A related difficulty was the uncertainty about Germany’s monetary arrangements. Within the new Reich in 1871 there were at least seven coin systems, mostly silver-based. However, the Liberal bankers like Ludwig Bamberger who took the lead in the monetary debate after 1870 favoured the adoption of an altogether new German currency based on gold, partly because of the fall in the price of silver relative to gold. The first legislative steps towards this were taken as early as October 1871, but it was not until July 1873 that a Coinage Law was passed, and not until March 1875 that a central bank, the Reichsbank, was created to manage the new currency. By that time, the bubble had long since burst. The available statistics point to an increase in the money supply of around 50 per cent in the period 1871-3 and price inflation of a similar order. The crash of 1873 wiped out those gains and drove thousands of firms into bankruptcy.
Was this nemesis after the hubris of Versailles? Alphonse thought so. Yet the financial crisis of 1873 and the subsequent onset of the so-called “Great Depression” —the decline in primary product prices which continued into the 1890s—did not spell the end of French
strategic
vulnerability. As early as January 1874, just four months after the last German troops had left French soil, Thiers’ successor the duc Decazes was accusing Germany of planning a new war against France. The following year, Bismarck’s mouthpieces in the German press asked “Is war in sight?” unleashing panic on French markets.
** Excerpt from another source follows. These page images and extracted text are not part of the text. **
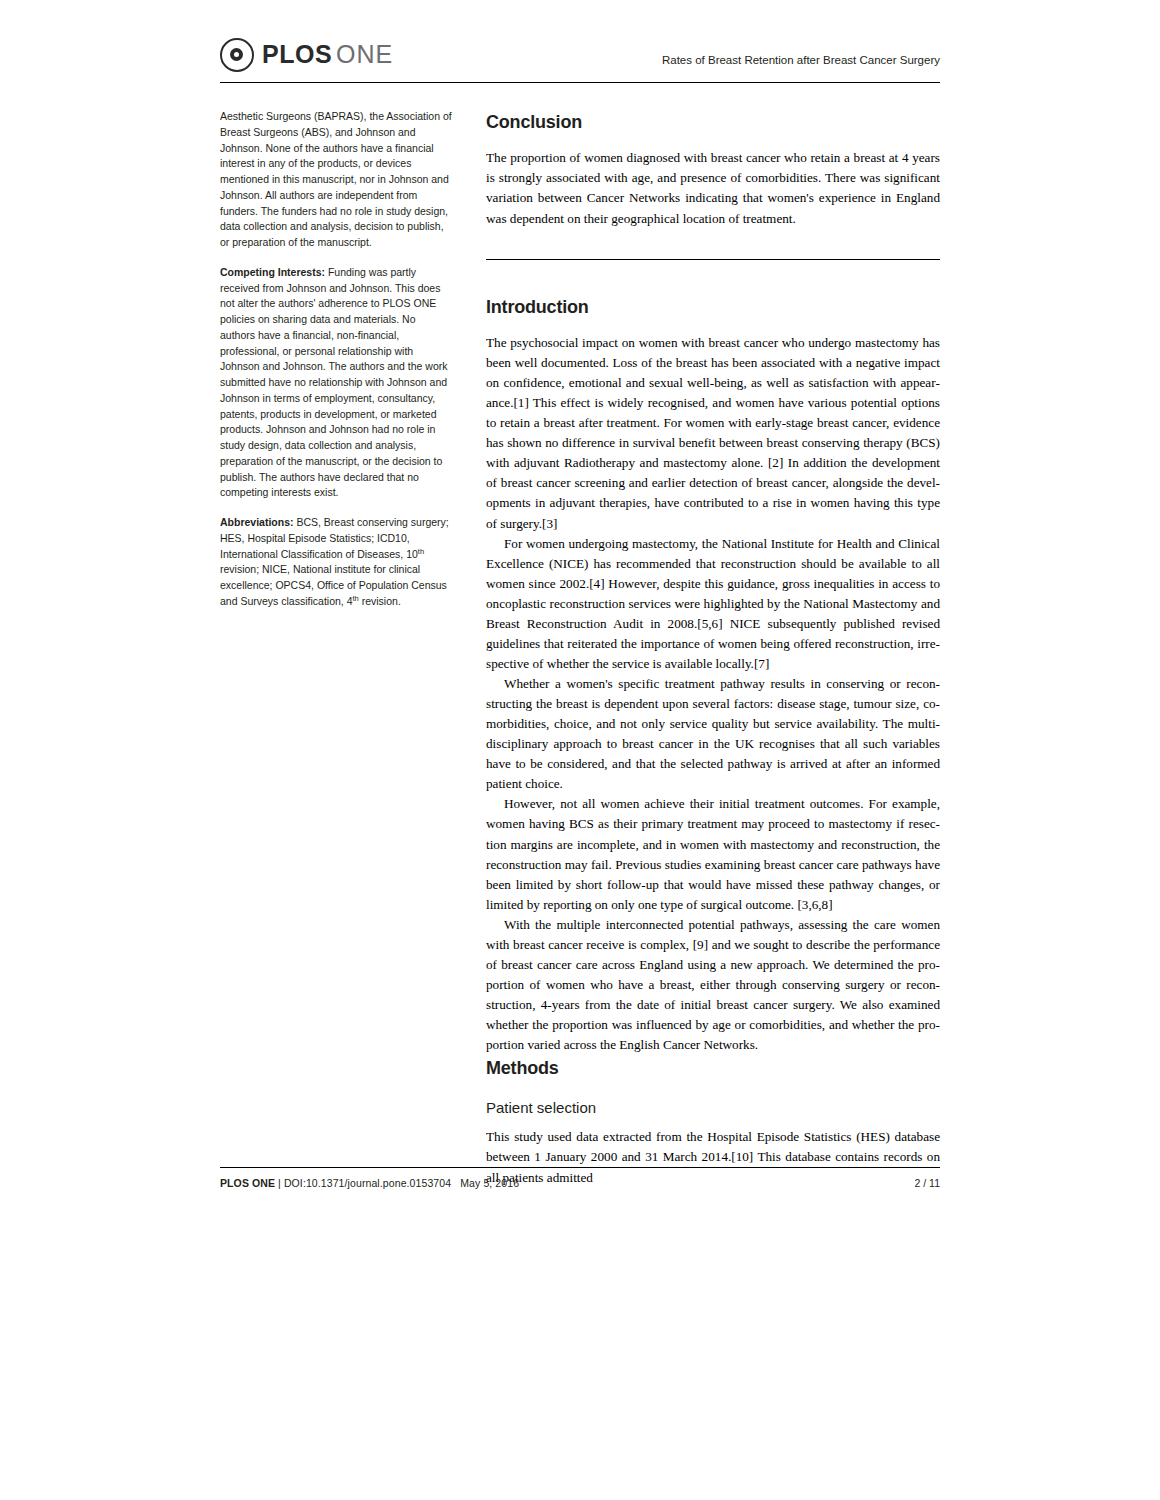PLOS ONE
Rates of Breast Retention after Breast Cancer Surgery
Aesthetic Surgeons (BAPRAS), the Association of Breast Surgeons (ABS), and Johnson and Johnson. None of the authors have a financial interest in any of the products, or devices mentioned in this manuscript, nor in Johnson and Johnson. All authors are independent from funders. The funders had no role in study design, data collection and analysis, decision to publish, or preparation of the manuscript.
Competing Interests: Funding was partly received from Johnson and Johnson. This does not alter the authors' adherence to PLOS ONE policies on sharing data and materials. No authors have a financial, non-financial, professional, or personal relationship with Johnson and Johnson. The authors and the work submitted have no relationship with Johnson and Johnson in terms of employment, consultancy, patents, products in development, or marketed products. Johnson and Johnson had no role in study design, data collection and analysis, preparation of the manuscript, or the decision to publish. The authors have declared that no competing interests exist.
Abbreviations: BCS, Breast conserving surgery; HES, Hospital Episode Statistics; ICD10, International Classification of Diseases, 10th revision; NICE, National institute for clinical excellence; OPCS4, Office of Population Census and Surveys classification, 4th revision.
Conclusion
The proportion of women diagnosed with breast cancer who retain a breast at 4 years is strongly associated with age, and presence of comorbidities. There was significant variation between Cancer Networks indicating that women's experience in England was dependent on their geographical location of treatment.
Introduction
The psychosocial impact on women with breast cancer who undergo mastectomy has been well documented. Loss of the breast has been associated with a negative impact on confidence, emotional and sexual well-being, as well as satisfaction with appearance.[1] This effect is widely recognised, and women have various potential options to retain a breast after treatment. For women with early-stage breast cancer, evidence has shown no difference in survival benefit between breast conserving therapy (BCS) with adjuvant Radiotherapy and mastectomy alone. [2] In addition the development of breast cancer screening and earlier detection of breast cancer, alongside the developments in adjuvant therapies, have contributed to a rise in women having this type of surgery.[3]
For women undergoing mastectomy, the National Institute for Health and Clinical Excellence (NICE) has recommended that reconstruction should be available to all women since 2002.[4] However, despite this guidance, gross inequalities in access to oncoplastic reconstruction services were highlighted by the National Mastectomy and Breast Reconstruction Audit in 2008.[5,6] NICE subsequently published revised guidelines that reiterated the importance of women being offered reconstruction, irrespective of whether the service is available locally.[7]
Whether a women's specific treatment pathway results in conserving or reconstructing the breast is dependent upon several factors: disease stage, tumour size, comorbidities, choice, and not only service quality but service availability. The multidisciplinary approach to breast cancer in the UK recognises that all such variables have to be considered, and that the selected pathway is arrived at after an informed patient choice.
However, not all women achieve their initial treatment outcomes. For example, women having BCS as their primary treatment may proceed to mastectomy if resection margins are incomplete, and in women with mastectomy and reconstruction, the reconstruction may fail. Previous studies examining breast cancer care pathways have been limited by short follow-up that would have missed these pathway changes, or limited by reporting on only one type of surgical outcome. [3,6,8]
With the multiple interconnected potential pathways, assessing the care women with breast cancer receive is complex, [9] and we sought to describe the performance of breast cancer care across England using a new approach. We determined the proportion of women who have a breast, either through conserving surgery or reconstruction, 4-years from the date of initial breast cancer surgery. We also examined whether the proportion was influenced by age or comorbidities, and whether the proportion varied across the English Cancer Networks.
Methods
Patient selection
This study used data extracted from the Hospital Episode Statistics (HES) database between 1 January 2000 and 31 March 2014.[10] This database contains records on all patients admitted
PLOS ONE | DOI:10.1371/journal.pone.0153704 May 5, 2016
2 / 11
The alarm proved to be a false one; possibly Bismarck had never intended anything more than to beat the militarist drum for domestic political reasons. To the Rothschilds, however, what was crucial was the decision of Disraeli and Gorchakov to put aside their differences in Central Asia in the interests of peace in Europe. At least, that was how Disraeli presented it to them. “Last evening,” reported Charlotte to her son, “[Dizzy] paid a flying visit to your father, and told him of his immense success in negotiating for the maintenance of peace on the continent.” The Prime Minister was, of course, indulging in his customary hyperbole. Still, the difference between his conduct and Gladstone’s in 1870—71 can hardly have escaped Lionel’s notice. The events of those years revealed two things: that conflicts between the great powers, though hazardous to them as a family, were not unprofitable to them as bankers; and that the key to international stability lay not in Paris, nor in Berlin—but in London.